Mon visage se raidit. Il y a une chose que je détestait par dessus tout: qu'on méprisait mon peuple. Je ressemblais beaucoup à un Amérindien avec les cheveux long, c'était pour ça qu'il avait su deviner mes origines, mais il n'allait pas s'en tirer comme ça!
Je rassemblais mes dernières forces et je crachais au visage de mon agresseur. Furieux, celui-ci me jeta violemment sur le goudron.
J'avais toujours la fausse arme à la main. Elle m'avait été utile pour la serrer lorsque les coups étaient trop forts.
J'essayais de m'échapper en douce en me traînant péniblement par terre. Mais le pied de l'homme appuya sur ma main qui tenait le pistolet pour les enfants. Je poussais un cri de rage et de douleur en grimaçant. « Où comptes-tu t'en aller comme ça ? Je crois que tu as un compte à régler avec....(il me brandit son portable) La police ! (Il fit un sourire machiavélique). ».
Mon visage pâlit sur place. Oh non pas la police !
Mes yeux bougèrent dans tous les sens , comme un animal effaré.

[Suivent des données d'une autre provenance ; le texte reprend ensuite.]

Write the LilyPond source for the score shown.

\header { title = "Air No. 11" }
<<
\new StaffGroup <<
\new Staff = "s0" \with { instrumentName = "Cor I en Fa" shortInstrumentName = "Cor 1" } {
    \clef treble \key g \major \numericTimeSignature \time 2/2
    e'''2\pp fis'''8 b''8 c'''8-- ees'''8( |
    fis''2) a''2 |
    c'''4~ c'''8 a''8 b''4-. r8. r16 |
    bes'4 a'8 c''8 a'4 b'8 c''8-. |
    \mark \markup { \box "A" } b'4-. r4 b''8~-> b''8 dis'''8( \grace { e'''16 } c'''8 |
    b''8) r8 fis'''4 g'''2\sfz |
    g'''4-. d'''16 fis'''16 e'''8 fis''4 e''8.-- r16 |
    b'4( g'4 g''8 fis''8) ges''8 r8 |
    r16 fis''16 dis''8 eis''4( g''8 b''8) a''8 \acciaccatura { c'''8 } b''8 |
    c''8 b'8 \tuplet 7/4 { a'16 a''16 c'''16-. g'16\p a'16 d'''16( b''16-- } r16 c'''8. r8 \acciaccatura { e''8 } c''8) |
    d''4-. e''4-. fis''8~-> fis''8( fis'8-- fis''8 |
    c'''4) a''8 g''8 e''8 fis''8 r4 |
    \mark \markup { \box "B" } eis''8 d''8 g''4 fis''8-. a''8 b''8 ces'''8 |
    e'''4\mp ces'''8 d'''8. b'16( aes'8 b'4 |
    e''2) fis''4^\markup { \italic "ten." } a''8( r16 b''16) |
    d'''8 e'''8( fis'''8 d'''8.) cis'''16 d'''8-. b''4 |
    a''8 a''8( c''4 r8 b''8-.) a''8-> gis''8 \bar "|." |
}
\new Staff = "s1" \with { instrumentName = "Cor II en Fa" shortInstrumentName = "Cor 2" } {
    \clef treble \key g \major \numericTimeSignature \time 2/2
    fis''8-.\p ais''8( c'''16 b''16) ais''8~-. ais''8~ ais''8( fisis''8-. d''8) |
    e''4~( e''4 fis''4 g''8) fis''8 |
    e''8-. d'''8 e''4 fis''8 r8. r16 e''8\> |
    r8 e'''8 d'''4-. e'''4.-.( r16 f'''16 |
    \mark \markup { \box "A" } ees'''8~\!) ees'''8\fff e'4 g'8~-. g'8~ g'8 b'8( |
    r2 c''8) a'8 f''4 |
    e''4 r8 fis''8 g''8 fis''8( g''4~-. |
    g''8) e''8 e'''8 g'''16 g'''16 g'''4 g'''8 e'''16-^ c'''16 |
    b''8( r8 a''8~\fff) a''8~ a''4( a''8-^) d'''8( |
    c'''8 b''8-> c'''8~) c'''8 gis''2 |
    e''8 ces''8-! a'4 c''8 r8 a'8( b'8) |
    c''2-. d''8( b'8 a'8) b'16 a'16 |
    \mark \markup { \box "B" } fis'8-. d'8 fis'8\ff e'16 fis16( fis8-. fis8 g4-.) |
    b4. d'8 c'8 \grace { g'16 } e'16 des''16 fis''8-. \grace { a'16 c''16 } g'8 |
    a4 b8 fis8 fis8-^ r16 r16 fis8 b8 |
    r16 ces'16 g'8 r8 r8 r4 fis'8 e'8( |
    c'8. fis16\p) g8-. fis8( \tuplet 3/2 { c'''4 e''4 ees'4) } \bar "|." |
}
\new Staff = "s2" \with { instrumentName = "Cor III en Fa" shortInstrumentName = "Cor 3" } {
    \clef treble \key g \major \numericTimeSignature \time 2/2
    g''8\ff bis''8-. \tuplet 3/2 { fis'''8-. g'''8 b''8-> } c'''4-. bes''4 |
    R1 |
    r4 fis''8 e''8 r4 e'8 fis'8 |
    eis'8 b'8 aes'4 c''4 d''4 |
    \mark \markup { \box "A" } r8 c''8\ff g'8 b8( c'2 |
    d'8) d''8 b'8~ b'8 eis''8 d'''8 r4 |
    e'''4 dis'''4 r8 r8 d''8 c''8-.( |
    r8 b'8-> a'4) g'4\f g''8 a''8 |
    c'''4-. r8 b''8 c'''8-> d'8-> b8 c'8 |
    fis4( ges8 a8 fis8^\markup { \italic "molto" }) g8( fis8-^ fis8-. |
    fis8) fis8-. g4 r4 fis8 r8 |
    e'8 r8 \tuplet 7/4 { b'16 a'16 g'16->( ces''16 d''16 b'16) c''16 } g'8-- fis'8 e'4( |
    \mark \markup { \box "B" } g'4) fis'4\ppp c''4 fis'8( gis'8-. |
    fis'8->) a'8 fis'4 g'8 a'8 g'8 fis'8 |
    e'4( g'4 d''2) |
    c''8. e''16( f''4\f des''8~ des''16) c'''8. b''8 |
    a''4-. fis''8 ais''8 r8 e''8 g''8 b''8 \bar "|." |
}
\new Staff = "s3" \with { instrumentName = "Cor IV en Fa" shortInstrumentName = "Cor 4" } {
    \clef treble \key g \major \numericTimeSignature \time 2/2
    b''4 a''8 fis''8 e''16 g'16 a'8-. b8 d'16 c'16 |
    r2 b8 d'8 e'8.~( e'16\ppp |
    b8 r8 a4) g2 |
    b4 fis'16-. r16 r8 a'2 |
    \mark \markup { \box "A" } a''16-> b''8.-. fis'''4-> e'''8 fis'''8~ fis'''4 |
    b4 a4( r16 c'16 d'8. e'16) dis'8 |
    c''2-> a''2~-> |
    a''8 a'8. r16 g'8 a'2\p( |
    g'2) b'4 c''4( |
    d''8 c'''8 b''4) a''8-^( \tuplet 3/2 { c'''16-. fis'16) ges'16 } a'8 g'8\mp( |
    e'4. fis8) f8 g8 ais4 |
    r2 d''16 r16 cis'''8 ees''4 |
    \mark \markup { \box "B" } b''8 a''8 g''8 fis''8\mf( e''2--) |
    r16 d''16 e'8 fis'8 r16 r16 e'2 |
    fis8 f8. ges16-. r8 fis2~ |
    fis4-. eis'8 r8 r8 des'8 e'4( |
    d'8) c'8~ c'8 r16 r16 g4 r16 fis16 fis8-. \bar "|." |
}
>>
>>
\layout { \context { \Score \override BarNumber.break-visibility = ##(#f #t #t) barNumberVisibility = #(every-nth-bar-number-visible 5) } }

Je me remis à grimacer de douleur, car le pied de l'homme était toujours sur ma main. Il appuyait le scélérat, sans pitié. Je l'entendais téléphoner à la police : « Venez vite ! Je me suis fais agresser par un délinquant ! Je suis au parking du supermarché qui... ».
Je ne fis plus attention aux paroles de l'homme. Car je sentais de nouveau le goût du sang dans ma gorge.
Tout à coup, je vomis du sang. Je ne pouvais contrôler ce phénomène, ni l'arrêter. L'homme racrocha. Je pouvais le voir, en regardant par dessus mon épaule. Il était adossé à la portière.
Il se pencha sur moi et me frappa de nouveau, alors que je crachais toujours du sang.

Il ne restait plus qu'une seule solution. Le parking était désert. La police allait arriver. Mes amis et mon amour d'été étaient partis, ils m'avaient abandonnés. J'étais seul, seul face à cette brute, seul face à mon destin. Il ne restait plus qu'une solution.
Je fermais les yeux.
Puis, rassemblant toute mon énergie, je poussais cet énorme cri : « A L'AIIIIIIIIIIIIIIIIIIIIIIIIIDE ! ».